Inhaltsverzeichnis

 

 

 

 

Mit sechs Zeichnungen von Bruno Schulz

»Gelobt sei, der seltsame Wesen schafft.«

S.J. Agnon, Und das Krumme wird gerade

 

 

 

 

»Sehr verehrter, hochgeschätzter, lieber Herr Thomas Mann«, schrieb an einem überraschend warmen Herbsttag im November 1938 ein kleiner, dünner, ernster Mann langsam und vorsichtig in sein Notizbuch – und strich den Satz sofort wieder durch. Er erhob sich von dem viel zu niedrigen, leise quietschenden Drehstuhl, auf dem er seit dem frühen Nachmittag an dem ebenfalls zu niedrigen Schreibtisch aus dem alten Büro seines Vaters gesessen hatte, erstreckte, wie bei der Morgengymnastik, die Arme ein paarmal nach oben und zur Seite und blickte zwei, drei Minuten lang zu dem schmalen, verschmutzten Oberlicht hinauf, vor dem immer wieder Schuhe und Beine, Schirmspitzen und Rocksäume der auf der Florianskastraße vorbeigehenden Passanten auftauchten.
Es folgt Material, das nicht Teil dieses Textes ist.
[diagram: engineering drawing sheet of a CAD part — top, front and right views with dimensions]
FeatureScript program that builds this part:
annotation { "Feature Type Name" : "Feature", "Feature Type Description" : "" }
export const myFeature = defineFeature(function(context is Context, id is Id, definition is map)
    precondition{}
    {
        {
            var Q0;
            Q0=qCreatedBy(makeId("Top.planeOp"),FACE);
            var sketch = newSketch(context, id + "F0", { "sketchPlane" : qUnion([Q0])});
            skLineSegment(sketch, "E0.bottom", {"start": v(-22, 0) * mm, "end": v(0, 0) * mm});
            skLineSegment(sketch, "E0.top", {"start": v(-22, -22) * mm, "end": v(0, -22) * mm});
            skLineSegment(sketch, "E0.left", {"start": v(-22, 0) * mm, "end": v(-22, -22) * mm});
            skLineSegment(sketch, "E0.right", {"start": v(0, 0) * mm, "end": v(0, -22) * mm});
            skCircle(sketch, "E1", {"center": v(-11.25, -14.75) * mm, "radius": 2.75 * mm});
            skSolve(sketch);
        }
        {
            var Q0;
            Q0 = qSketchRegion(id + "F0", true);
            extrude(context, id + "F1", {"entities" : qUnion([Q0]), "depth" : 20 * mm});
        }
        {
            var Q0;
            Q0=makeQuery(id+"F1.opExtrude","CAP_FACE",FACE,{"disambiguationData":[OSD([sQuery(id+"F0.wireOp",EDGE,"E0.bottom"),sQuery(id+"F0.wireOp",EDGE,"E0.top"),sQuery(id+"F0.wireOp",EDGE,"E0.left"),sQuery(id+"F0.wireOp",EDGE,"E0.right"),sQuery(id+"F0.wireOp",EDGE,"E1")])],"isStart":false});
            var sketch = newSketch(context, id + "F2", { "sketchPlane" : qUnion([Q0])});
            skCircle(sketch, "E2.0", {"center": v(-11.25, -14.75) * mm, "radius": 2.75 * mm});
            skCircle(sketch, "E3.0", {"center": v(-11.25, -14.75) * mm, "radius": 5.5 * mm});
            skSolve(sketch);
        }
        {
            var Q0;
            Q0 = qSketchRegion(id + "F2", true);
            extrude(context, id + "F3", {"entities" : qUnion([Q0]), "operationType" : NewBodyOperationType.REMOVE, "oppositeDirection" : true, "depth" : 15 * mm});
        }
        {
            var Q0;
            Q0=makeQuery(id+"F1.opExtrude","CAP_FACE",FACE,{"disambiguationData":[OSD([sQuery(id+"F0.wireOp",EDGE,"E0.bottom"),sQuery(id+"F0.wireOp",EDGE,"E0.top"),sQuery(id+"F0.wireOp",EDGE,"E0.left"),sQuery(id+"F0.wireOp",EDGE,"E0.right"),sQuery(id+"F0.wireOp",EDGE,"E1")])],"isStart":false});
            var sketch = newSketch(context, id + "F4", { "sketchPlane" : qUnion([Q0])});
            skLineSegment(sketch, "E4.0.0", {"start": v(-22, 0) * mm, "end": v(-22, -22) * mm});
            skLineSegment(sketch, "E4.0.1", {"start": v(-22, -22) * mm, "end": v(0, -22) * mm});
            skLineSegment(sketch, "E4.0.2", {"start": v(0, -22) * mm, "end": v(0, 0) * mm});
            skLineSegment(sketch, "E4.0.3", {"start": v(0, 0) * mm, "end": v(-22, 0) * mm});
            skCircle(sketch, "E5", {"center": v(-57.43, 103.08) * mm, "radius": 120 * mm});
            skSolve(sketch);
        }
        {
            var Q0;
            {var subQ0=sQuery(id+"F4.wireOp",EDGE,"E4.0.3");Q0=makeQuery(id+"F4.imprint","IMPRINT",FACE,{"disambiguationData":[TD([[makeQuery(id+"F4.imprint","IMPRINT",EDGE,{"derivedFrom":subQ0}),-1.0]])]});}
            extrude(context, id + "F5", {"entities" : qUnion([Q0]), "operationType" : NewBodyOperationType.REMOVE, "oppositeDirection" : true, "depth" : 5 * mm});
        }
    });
Dann setzte er sich wieder hin und begann noch mal.

»Sehr geehrter Herr!«, schrieb er. »Ich weiß, dass Sie täglich viele Briefe bekommen und wahrscheinlich mehr Zeit damit verbringen, sie zu beantworten, als mit dem Schreiben Ihrer wunderbaren, weltberühmten Romane. Ich kann mir vorstellen, was das bedeutet! Ich selbst muss sechsunddreißig Stunden in der Woche meinen lieben, aber völlig unbegabten Jungen das Zeichnen beibringen, und wenn ich am Ende des Tages das Jagiello-Gymnasium, an dem ich unterrichte, müde verlasse –« Er brach ab, stand wieder auf, und dabei stieß er mit dem linken Knie gegen den Tisch. Statt aber, sowie es jeder andere getan hätte, das angeschlagene Knie zu reiben oder leise schimpfend durch den kleinen Kellerraum zu springen, hielt er seinen Kopf mit beiden Händen fest – es war ein sehr großer, fast dreieckiger, hübscher Kopf, der von Weitem an die Papierdrachen erinnerte, die seine Schüler seit den ersten windigen Septembertagen im Steinbruch von Koszmarsko steigen ließen –, und kurz darauf ließ er den Kopf mit einer einzigen heftigen Bewegung los, als ob er so seinen Gedanken raushelfen könnte. Es funktionierte, wie fast immer, und schon saß er wieder am Tisch und schrieb auf eine neue, leere Seite schnell und ohne zu überlegen: »Lieber Dr. Thomas Mann! Obwohl wir uns nicht persönlich kennen, muss ich Sie darüber informieren, dass vor drei Wochen ein Deutscher in unsere Stadt gekommen ist, der behauptet, Sie zu sein. Da ich Sie, wie wir alle in Drohobycz, nur von Fotografien aus den Zeitungen kenne, kann ich nicht mit letzter Sicherheit sagen, dass Sie es nicht sind, aber alle in die Geschichten, die er erzählt – von seiner abgetragenen Kleidung und dem starken Körpergeruch abgesehen, der ihn umgibt –, machen ihn verdächtig.«

So, sehr gut, das genügt für den Anfang, dachte der kleine, ernste Mann in dem Keller in der Florianskastraße zufrieden und schob den Bleistift – es war ein Koh-i-Noor HB, mit dem man notfalls auch zeichnen konnte – in die Innentasche seines dicken, belgischen Jacketts, das er das ganze Jahr trug. Dann klappte er das schwarze Notizbuch mit dem leeren Etikett auf dem Deckblatt zu und streichelte, als wäre er nicht er selbst, sein Gesicht. Er hatte das erste Mal an diesem Tag, nein, das erste Mal seit vielen Monaten, vielleicht sogar seit Jahren, nicht mehr das Gefühl, als würden gleich aus den Wänden um ihn herum große, schwarze Echsen und böse grinsende, schielende, petrol-grüne Schlangen herauskriechen, er hörte nicht wie sonst alle paar Minuten hinter sich das Schlagen und Rauschen riesiger Archaeopteryxflügel, er fürchtete nicht, dass sich schon bald, ganz bald etwas unvorstellbar Schreckliches ereignen würde. Als ihm das klar wurde, geriet er sofort wieder in Panik, denn das konnte nur eine Falle des Schicksals sein.